*Description of the task*. Could you transcribe all of the data exactly and skip any pictures?

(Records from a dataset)
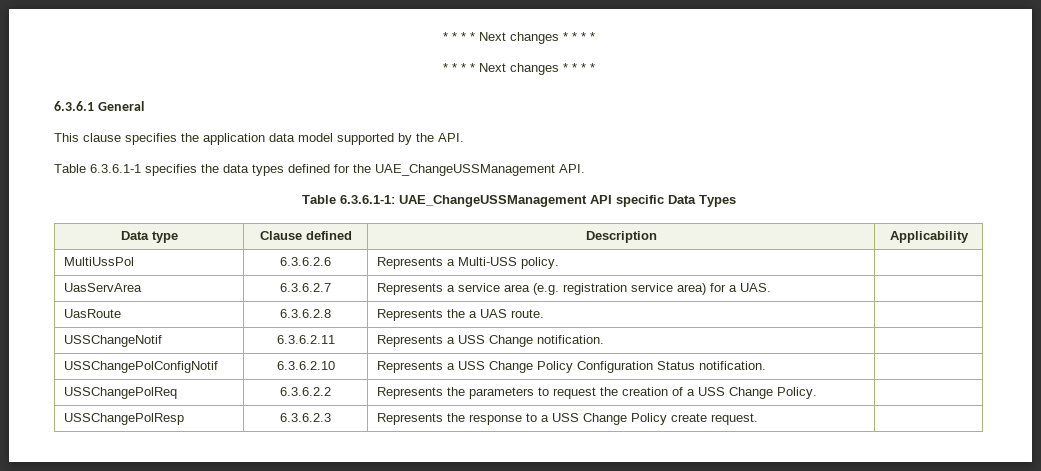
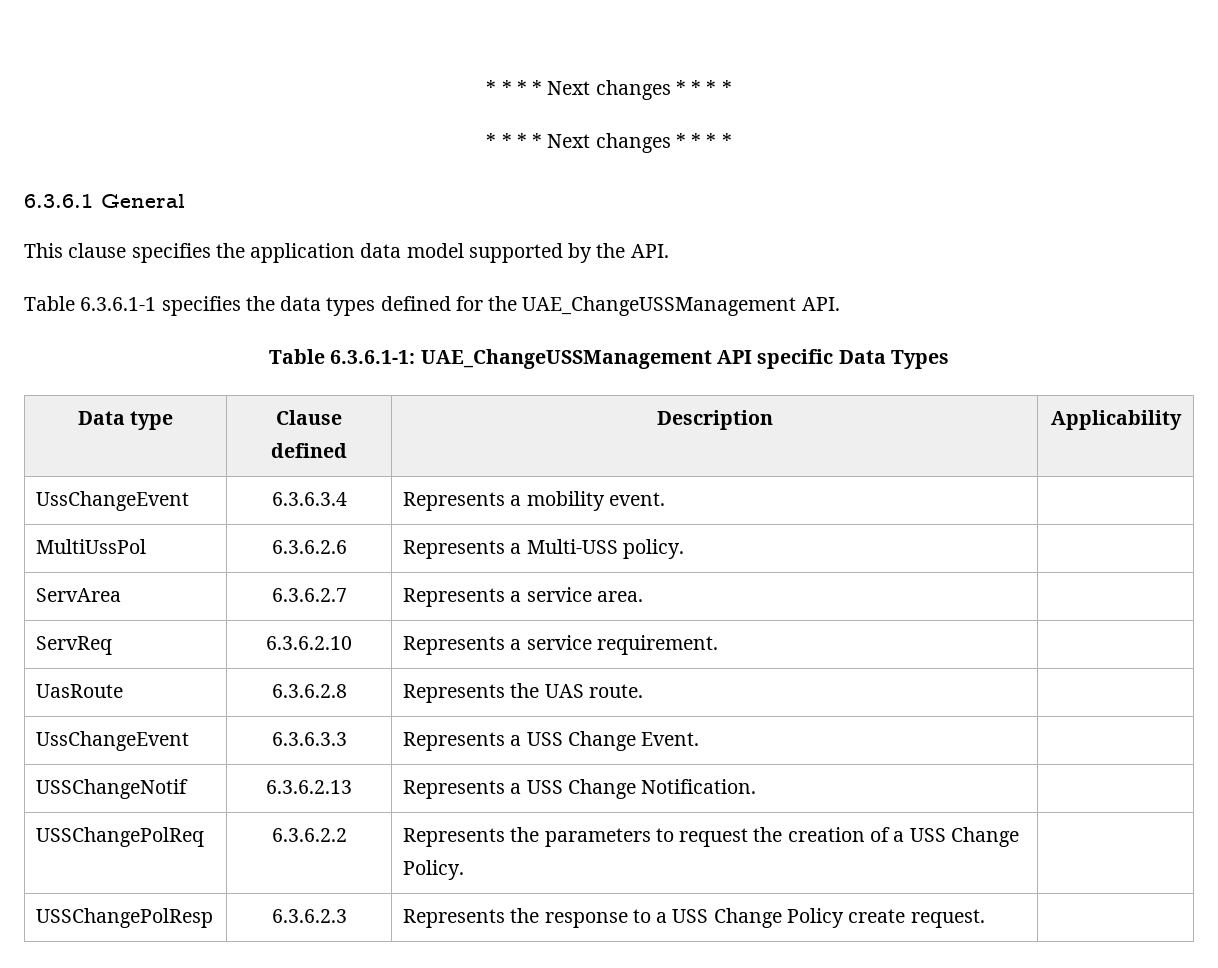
(969, 237) none -> [36,491,190,511] [271,492,347,506] [403,491,665,511] // UssChangeEvent | 6.3.6.3.4 | Represents a mobility event. |
[63,283,142,292] UasServArea -> [36,588,122,602] ServArea
[503,283,771,295] area (e.g. registration service area) for a UAS. -> [596,591,643,602] [36,636,113,655] [266,636,352,650] [403,635,718,655] area. | // ServReq | 6.3.6.2.10 | Represents a service requirement.
[468,311,477,318] a -> (540, 690) none
[63,335,162,347] [276,335,335,344] [376,335,604,347] [63,361,218,373] [276,361,335,370] [376,361,766,373] USSChangeNotif | 6.3.6.2.11 | Represents a USS Change notification. | // USSChangePolConfigNotif | 6.3.6.2.10 | Represents a USS Change Policy Configuration Status notification. -> [36,731,190,751] [271,732,347,746] [403,731,700,751] [36,779,189,799] [266,780,352,794] [403,779,757,799] UssChangeEvent | 6.3.6.3.3 | Represents a USS Change Event. | // USSChangeNotif | 6.3.6.2.13 | Represents a USS Change Notification.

*Task response*.
(969, 237) none -> [36,491,190,511] [271,492,347,506] [403,491,665,511] // UssChangeEvent | 6.3.6.3.4 | Represents a mobility event. |
[63,283,142,292] UasServArea -> [36,588,122,602] ServArea
[503,283,771,295] area (e.g. registration service area) for a UAS. -> [596,591,643,602] [36,636,113,655] [266,636,352,650] [403,635,718,655] area. | // ServReq | 6.3.6.2.10 | Represents a service requirement.
[468,311,477,318] a -> (540, 690) none
[63,335,162,347] [276,335,335,344] [376,335,604,347] [63,361,218,373] [276,361,335,370] [376,361,766,373] USSChangeNotif | 6.3.6.2.11 | Represents a USS Change notification. | // USSChangePolConfigNotif | 6.3.6.2.10 | Represents a USS Change Policy Configuration Status notification. -> [36,731,190,751] [271,732,347,746] [403,731,700,751] [36,779,189,799] [266,780,352,794] [403,779,757,799] UssChangeEvent | 6.3.6.3.3 | Represents a USS Change Event. | // USSChangeNotif | 6.3.6.2.13 | Represents a USS Change Notification.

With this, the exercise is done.